I was on my feet and pushing through the glass door before I could second guess. Ambrose acknowledged me with a head tilt while he made up three plates of food.

“Where’s Leighton?” I asked.

My hand pressed to the hard steel of the knife hidden in my pants. Ambrose’s presence was intimidating, but I could stab him if I had to. I’d done it before, the fresh memory smacking me in the face. I bit my bottom lip, trying and failing to ignore it.

* * *

Jonathan’s bony fingers dug into my arm, his nails pricking me and threatening to break the skin. I yanked myself back, using my weight to make him let go. It had me landing on my ass with a cry that echoed in the high-ceilinged lounge.

He cussed, glaring down at me with his beady little eyes that were always squinting. “Bitch,” Jonathan hissed. “Tobias knew you’d need more taming before heading off to your new pack. Get the fuck up.”

I didn’t listen, pushing myself back across the carpet on my ass. It was difficult to think past the pounding of my heart. In my panic, my long dress got stuck underneath me and I stalled.

That was all the pause Jonathan needed to catch up. I hadn’t been moving fast enough anyway. Panic was filling my brain, all my senses working on overdrive. He was aroused, his beta scent heavier than normal. He grabbed my arm again and pulled, ignoring when I cried out.

My shoulder bloomed with fiery pain, almost yanked out of the socket by his efforts to get me up. I resisted, knowing what would happen.

He’d already tried to remove my dress.

Next time, he would succeed.

I pushed him back one more time, this time scrambling to my feet. I tripped over the dark hem on my way up, catching myself on the mantle of the fireplace.

And there, right in my sight line, was my salvation.

A decorative knife. One of the small ones in my father’s collection, but sharp. He kept them all sharp.

The sharp end pointed to me but I grabbed it, adrenaline preventing me from registering the pain in my hand. This was my one chance. Jonathan was wide-eyed by the time I turned back to him—he’d seen the knife, but he took too long to react.

I stabbed him in the neck.

Blood spurted from the wound, and he screamed as loud as I had. The thick liquid coated me, drenching me in his scent and warming me from the outside in.

I should feel horrified or panicked. He was going to die—that much was obvious from the light fading in his squinty eyes. I’d killed a man.

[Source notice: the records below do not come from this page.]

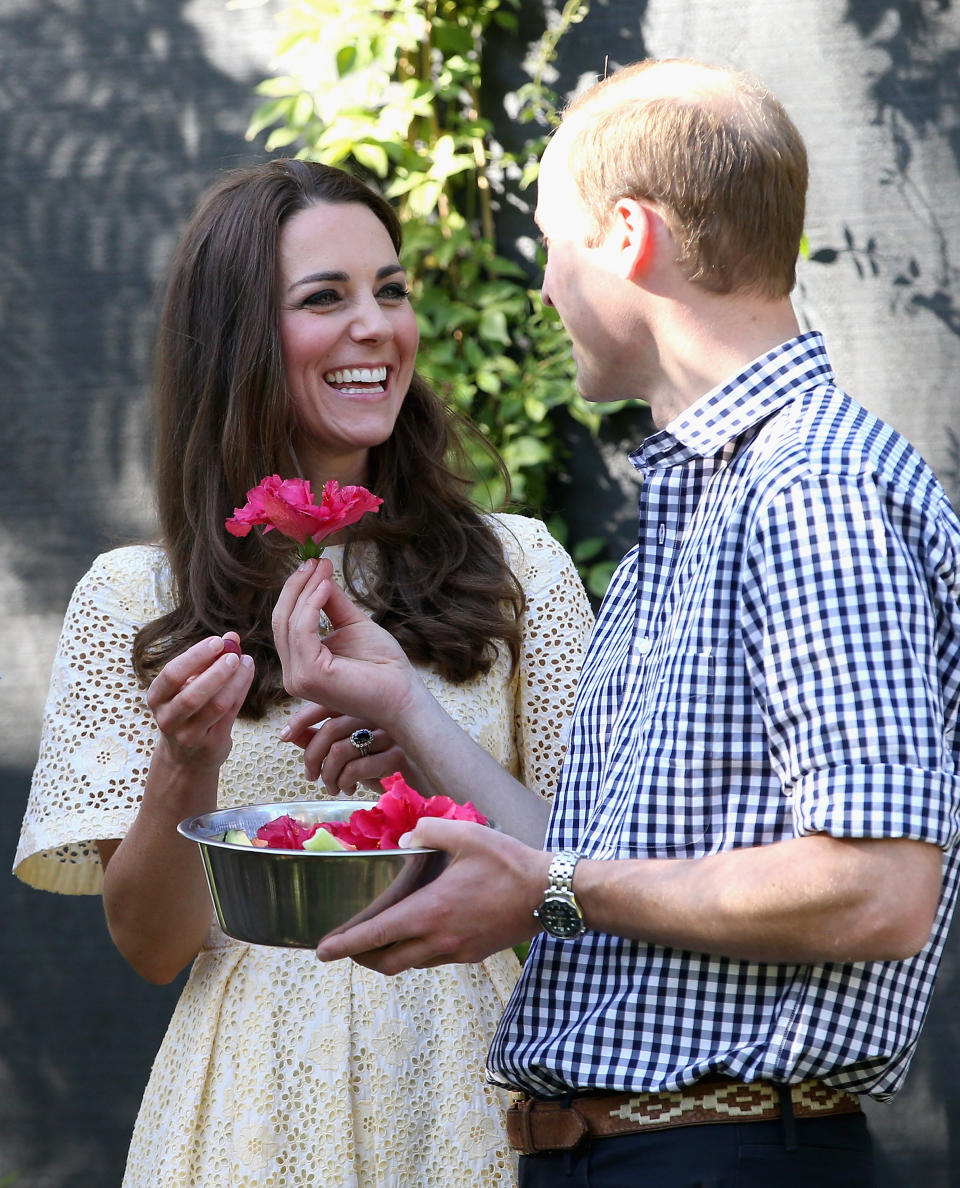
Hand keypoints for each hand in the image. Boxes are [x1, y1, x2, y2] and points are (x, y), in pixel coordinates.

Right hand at [146, 633, 253, 771]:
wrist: (185, 758)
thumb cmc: (187, 712)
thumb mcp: (186, 687)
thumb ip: (205, 663)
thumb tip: (231, 637)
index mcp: (157, 698)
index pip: (172, 674)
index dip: (195, 656)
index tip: (217, 641)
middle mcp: (168, 718)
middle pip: (192, 694)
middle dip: (216, 671)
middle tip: (234, 654)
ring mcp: (189, 735)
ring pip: (215, 706)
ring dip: (234, 681)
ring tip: (246, 662)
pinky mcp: (211, 743)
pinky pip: (230, 715)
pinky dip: (241, 691)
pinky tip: (247, 675)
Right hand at [272, 559, 421, 728]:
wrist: (403, 694)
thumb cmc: (383, 666)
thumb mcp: (352, 625)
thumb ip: (331, 603)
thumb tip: (318, 573)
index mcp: (301, 664)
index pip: (286, 622)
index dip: (296, 590)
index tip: (313, 563)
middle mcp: (293, 674)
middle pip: (281, 620)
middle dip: (297, 586)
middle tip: (313, 561)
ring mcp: (297, 678)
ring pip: (289, 623)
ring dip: (304, 590)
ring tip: (321, 568)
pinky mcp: (308, 676)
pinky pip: (302, 631)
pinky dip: (311, 604)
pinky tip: (324, 587)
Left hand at [282, 708, 431, 792]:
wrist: (428, 780)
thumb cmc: (386, 764)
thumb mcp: (351, 750)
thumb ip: (322, 739)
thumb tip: (289, 734)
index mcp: (366, 704)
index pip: (326, 703)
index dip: (301, 720)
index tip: (283, 736)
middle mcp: (379, 712)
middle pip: (331, 728)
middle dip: (312, 756)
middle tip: (311, 776)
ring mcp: (391, 733)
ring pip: (342, 750)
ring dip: (329, 775)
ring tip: (333, 787)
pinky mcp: (399, 756)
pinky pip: (358, 767)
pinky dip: (346, 782)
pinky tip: (350, 790)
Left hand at [315, 818, 551, 973]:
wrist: (550, 894)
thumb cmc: (508, 862)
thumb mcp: (467, 834)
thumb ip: (429, 831)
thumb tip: (404, 840)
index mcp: (431, 911)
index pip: (377, 935)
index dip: (346, 944)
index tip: (322, 951)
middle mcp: (439, 939)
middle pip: (387, 962)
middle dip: (361, 957)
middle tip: (346, 944)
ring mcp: (457, 951)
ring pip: (411, 964)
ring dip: (390, 956)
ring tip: (379, 938)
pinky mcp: (473, 954)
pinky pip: (433, 959)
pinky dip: (417, 952)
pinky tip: (420, 931)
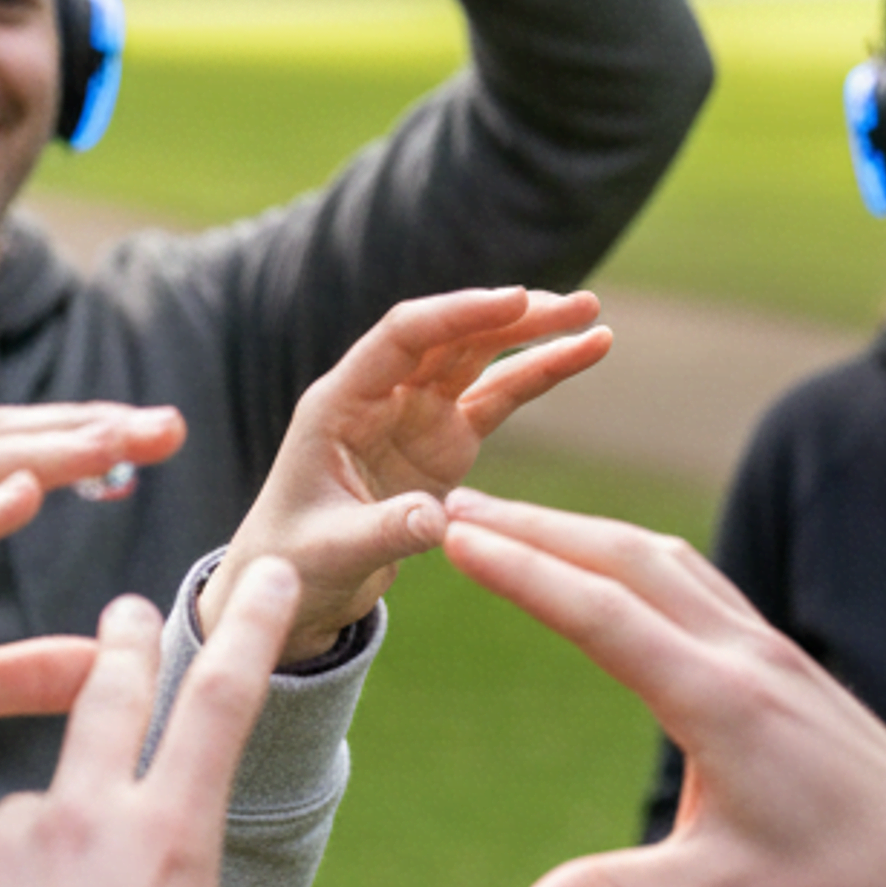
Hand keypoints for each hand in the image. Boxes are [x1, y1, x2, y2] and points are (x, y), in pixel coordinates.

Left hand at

Except instead of any of that, I only felt… euphoric.

Elated enough that I followed him down to the floor and punctured his neck all over again, a laugh bubbling up in my throat.

* * *

Swallowing a lump of emotion, I shifted uncomfortably from foot to foot. My hand stung, the wound fresh but covered in a wrap bandage Soren gave me. Ambrose was taking too long to respond, studying me with an irritating amount of indifference.

“Answer me.”

Fuck.

My demand came out as a whine, my gaze flitting toward Leighton’s bedroom.

She might not discipline me for whining, but he might. I fought back the urge to cower. That’s not what I was going to do out here—I wouldn’t let my existence away from my father be a copy of how I lived when I was with him.

I stood tall.

“She’s resting. You won’t see her again tonight.”

My eyes narrowed. I hated how my body slumped in relief when he didn’t react to the whine. “I need to see her.”